━━━━━ LISTED RECORDS

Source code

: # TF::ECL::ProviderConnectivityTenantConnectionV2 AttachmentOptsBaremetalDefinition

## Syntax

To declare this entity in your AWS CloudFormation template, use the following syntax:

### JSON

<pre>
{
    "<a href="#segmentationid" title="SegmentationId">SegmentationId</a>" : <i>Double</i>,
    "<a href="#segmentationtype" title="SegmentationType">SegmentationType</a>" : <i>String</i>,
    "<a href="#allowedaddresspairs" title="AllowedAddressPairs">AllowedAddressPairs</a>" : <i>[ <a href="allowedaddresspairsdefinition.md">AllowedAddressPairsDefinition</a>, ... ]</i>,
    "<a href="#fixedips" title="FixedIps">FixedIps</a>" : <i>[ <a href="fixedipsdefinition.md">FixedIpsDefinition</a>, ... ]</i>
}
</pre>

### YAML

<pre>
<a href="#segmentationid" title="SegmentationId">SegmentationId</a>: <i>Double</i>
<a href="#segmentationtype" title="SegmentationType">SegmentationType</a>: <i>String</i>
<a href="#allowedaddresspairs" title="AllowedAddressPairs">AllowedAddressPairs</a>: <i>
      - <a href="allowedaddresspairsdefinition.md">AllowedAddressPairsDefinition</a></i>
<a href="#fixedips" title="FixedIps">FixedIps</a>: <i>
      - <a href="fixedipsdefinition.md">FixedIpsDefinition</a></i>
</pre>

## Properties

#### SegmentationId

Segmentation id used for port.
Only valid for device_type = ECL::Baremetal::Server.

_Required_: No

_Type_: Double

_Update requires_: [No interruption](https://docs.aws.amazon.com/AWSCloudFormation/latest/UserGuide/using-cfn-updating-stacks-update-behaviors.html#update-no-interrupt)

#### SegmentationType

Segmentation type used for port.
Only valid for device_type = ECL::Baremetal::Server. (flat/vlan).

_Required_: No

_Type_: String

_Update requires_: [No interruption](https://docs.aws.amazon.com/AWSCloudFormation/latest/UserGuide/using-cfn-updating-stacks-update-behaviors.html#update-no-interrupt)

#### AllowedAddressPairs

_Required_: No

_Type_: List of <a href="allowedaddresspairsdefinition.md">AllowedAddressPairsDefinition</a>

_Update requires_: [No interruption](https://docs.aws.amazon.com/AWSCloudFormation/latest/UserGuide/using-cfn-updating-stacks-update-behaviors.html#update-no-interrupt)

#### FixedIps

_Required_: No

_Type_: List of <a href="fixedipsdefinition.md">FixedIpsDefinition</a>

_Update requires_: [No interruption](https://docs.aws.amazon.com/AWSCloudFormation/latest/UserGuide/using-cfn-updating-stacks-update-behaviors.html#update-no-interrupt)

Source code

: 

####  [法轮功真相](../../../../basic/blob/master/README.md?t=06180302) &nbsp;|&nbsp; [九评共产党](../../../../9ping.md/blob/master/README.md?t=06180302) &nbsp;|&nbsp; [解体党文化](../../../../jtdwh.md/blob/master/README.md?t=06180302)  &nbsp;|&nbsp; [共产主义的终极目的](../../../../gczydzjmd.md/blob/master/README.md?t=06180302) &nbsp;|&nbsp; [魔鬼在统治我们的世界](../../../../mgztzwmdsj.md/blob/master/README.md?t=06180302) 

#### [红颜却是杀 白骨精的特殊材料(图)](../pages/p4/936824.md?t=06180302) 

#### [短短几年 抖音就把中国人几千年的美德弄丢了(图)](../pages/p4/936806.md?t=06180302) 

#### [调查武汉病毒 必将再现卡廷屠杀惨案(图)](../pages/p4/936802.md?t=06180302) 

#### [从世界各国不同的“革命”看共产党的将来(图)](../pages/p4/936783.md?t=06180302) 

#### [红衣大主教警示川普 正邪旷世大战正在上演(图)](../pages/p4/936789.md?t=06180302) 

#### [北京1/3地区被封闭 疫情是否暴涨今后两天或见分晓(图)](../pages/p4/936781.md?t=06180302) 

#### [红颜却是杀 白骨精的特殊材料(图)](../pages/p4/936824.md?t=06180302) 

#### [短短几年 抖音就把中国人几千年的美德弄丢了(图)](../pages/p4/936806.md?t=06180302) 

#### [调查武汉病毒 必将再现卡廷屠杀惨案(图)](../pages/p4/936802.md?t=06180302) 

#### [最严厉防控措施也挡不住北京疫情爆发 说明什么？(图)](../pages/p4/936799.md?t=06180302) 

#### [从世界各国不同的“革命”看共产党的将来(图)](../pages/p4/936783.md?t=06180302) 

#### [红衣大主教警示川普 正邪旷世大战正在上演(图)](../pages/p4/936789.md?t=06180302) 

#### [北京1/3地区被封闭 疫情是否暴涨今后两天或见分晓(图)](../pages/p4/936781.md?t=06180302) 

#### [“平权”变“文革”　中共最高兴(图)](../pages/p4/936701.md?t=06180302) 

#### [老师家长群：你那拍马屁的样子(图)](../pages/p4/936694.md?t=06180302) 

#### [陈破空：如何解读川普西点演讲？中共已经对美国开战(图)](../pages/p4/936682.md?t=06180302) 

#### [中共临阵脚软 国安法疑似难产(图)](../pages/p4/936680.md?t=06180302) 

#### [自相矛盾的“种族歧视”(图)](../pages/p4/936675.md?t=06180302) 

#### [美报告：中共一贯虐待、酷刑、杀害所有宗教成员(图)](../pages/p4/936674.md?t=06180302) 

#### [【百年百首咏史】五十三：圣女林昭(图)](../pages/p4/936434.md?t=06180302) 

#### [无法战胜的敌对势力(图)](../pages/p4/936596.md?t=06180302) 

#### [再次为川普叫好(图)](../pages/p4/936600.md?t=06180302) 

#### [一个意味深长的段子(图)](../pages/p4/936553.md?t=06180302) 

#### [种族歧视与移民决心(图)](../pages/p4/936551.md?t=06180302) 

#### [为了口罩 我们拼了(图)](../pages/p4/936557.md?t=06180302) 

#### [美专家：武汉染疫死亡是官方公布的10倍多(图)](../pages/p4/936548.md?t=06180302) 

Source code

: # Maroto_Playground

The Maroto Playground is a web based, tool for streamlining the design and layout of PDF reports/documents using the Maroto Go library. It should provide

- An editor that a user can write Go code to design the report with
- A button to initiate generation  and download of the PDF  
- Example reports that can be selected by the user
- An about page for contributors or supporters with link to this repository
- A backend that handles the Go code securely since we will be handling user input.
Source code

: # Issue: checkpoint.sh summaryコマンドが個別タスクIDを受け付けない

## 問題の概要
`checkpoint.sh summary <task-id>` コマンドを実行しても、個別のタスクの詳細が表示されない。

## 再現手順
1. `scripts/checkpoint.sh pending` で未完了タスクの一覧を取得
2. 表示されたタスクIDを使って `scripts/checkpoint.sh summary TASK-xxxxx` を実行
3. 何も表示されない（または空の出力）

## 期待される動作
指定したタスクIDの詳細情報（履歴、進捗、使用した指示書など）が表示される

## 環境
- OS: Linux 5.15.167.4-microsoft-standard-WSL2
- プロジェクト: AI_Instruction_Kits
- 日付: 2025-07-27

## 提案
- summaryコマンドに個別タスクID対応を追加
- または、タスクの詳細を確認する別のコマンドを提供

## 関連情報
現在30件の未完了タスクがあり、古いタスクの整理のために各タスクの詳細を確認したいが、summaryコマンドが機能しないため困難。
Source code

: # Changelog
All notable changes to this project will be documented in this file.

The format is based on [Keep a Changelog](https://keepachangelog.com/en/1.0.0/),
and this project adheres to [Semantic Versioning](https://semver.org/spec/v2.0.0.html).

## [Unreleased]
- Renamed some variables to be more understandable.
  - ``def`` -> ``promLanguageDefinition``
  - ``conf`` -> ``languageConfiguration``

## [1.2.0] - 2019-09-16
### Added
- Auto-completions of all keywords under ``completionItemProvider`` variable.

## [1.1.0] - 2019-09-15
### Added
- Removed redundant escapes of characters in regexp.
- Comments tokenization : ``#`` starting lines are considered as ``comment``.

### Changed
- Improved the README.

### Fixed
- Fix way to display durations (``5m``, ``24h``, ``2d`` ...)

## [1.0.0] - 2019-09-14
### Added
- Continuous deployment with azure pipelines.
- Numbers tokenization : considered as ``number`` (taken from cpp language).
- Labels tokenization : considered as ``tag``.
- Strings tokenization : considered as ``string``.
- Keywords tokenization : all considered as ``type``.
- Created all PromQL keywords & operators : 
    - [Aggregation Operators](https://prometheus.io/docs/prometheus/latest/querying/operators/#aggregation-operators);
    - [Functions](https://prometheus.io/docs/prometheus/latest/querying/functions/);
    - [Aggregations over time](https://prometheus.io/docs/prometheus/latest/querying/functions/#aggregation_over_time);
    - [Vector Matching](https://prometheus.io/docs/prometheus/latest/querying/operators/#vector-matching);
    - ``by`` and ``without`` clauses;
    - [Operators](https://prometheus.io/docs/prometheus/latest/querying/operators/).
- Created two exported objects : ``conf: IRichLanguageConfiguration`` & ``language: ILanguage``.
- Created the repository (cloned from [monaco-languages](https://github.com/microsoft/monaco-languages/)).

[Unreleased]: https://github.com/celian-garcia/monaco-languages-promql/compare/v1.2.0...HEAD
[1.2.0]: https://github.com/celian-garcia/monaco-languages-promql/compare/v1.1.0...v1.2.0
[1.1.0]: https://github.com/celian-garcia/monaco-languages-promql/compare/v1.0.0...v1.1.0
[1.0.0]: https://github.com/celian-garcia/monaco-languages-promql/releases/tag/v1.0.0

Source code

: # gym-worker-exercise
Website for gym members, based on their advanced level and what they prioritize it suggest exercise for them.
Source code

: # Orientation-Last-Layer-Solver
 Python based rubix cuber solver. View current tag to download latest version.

━━━━━━━━━━

▶ [WHAT IS EXPECTED]: Considering the records above, count the lines where the string "this" occurs and return that number alone.

▶ [ANSWER AREA]: 4